Paul.Koning at dell.com Paul.Koning at dell.com
Mon Oct 22 18:04:13 UTC 2018



> On Oct 22, 2018, at 1:56 PM, Florian Weimer <fweimer at redhat.com> wrote:
> 
> 
> [EXTERNAL EMAIL] 
> Please report any suspicious attachments, links, or requests for sensitive information.
> 
> 
> * Paul Eggert:
> 
>> Stephen Colebourne wrote:
>>> It would be much better for the upstream source to represent the data in a
>>> more standard and backwards compatible way.
>> 
>> The original Japanese regulation does seem to say that the transition
>> occurs Saturday at 25:00 (as this is how such times are often
>> expressed in Japan), and it's better to represent data as close to the
>> original as the format allows. This is not a recent change to the
>> format, which was relaxed to allow 25:00 (and other out-of-range
>> times) in 2007, as first proposed here:
>> 
>> https://mm.icann.org/pipermail/tz/2007-May/014341.html
>> 
>> with no disagreement at the time.
> 
> What's the exact algorithm for normalizing the date?
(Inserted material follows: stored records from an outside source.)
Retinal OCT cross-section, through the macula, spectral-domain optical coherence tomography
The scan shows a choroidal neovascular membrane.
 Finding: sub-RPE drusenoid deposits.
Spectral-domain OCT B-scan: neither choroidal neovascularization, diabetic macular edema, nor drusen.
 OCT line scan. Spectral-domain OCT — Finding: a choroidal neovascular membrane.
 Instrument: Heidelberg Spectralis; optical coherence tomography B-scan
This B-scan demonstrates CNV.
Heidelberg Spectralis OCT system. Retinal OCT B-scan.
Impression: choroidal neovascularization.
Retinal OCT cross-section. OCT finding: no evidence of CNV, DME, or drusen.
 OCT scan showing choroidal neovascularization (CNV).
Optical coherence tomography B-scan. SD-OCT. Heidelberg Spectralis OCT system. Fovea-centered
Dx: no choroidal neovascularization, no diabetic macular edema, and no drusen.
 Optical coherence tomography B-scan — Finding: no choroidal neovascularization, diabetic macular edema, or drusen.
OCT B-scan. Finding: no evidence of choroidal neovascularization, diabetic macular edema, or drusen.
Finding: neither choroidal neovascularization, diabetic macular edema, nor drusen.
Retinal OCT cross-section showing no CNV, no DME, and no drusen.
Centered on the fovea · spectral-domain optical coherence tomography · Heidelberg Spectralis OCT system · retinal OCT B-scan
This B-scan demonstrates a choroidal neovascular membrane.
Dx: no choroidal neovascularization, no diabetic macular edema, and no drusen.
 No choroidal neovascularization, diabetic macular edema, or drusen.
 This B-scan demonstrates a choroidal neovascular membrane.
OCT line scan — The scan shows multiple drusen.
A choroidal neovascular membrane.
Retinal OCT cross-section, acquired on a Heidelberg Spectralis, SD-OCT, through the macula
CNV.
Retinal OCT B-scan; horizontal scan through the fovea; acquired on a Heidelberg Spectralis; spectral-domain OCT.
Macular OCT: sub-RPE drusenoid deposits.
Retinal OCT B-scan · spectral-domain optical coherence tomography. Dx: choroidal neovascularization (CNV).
> Is there only one possible way of doing this?

It seems reasonably obvious and unambiguous, but perhaps it's worth a few lines in the theory file.  Hours are simply offsets from midnight of the stated day, so 25:00 means plus one day plus one hour.  Similarly, days of the month are offsets from the start of the month (one-based), so January 0 is the beginning of the day one day before the start of January.  (That notation appears in the definition of the second, two or three definitions ago.)